To counter hate and violence with hate and violence is to increase the energy and power of hate and violence in the world.
We must notice a child who is alone and afraid. We must notice a family who is hungry and cold.
We must encourage adults who can't find work, or who must work two or three jobs to pay rent and keep food in the house. We must find a way to care for and educate and teach compassion to each child, especially the children of the poor.
To meet hate with compassion, to meet violence with peace (Lord, knows I can't say love — I've tried but my heart is too small) to even try to commit to compassion and peace is so hard — and yet if we don't try, if each of us with a mind and heart don't try, who will?
I am proud of those who gather to show love and solidarity with the victimized — and it seems that each generation has its own group that is hated and victimized. We are all called to notice the angry word and show compassion for the angry person as well as for the victim of the day.
I know families where there is more anger than love, where shame is heaped up and compassion is a foreign word.
I also know that one act of kindness, or the attention of one kind teacher or bus driver or neighbor or friend, allow some children to escape their hate-filled world, while others sink into despair.
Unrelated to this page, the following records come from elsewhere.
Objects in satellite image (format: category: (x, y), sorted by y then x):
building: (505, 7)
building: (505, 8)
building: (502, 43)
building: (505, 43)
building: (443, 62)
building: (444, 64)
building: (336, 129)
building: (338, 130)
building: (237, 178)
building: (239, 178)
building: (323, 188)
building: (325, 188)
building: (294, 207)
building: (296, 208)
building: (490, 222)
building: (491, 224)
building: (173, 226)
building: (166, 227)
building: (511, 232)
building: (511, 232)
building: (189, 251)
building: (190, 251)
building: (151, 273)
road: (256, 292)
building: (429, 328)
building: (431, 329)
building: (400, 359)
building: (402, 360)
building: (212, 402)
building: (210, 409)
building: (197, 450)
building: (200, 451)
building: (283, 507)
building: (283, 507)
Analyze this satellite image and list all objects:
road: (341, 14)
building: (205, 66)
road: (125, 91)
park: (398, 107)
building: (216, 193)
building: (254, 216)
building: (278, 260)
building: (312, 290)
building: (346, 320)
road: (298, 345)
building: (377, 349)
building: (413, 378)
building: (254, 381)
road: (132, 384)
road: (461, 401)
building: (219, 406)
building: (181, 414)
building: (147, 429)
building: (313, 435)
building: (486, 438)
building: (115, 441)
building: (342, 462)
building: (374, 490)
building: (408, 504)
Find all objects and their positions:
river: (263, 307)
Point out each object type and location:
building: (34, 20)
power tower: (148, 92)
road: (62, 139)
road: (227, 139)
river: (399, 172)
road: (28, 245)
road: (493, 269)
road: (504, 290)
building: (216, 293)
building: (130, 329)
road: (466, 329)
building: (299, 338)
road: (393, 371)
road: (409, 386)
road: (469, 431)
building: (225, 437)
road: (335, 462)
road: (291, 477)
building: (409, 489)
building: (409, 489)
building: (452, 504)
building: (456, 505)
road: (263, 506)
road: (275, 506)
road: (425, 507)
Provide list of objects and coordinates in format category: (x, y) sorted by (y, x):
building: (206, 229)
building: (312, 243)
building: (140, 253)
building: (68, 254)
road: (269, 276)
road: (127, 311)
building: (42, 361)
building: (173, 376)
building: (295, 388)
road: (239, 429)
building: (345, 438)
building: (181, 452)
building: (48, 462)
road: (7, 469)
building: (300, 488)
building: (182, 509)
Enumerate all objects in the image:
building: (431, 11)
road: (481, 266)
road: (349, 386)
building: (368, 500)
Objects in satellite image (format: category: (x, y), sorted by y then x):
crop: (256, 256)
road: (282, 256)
The task is daunting, but if every person who claims to be a Christian or Buddhist or Muslim or Jew would reach out with kindness and compassion to touch one life, teach one person to read, or sew, or garden, or fix a bike, if every person who claims to be religious or spiritual would add a little smile, a little joy, a little friendship to the world, the world might have a chance.
None of us can afford to add a word of hate or disrespect to this already hate-filled world, even if it is early and we haven't had our coffee.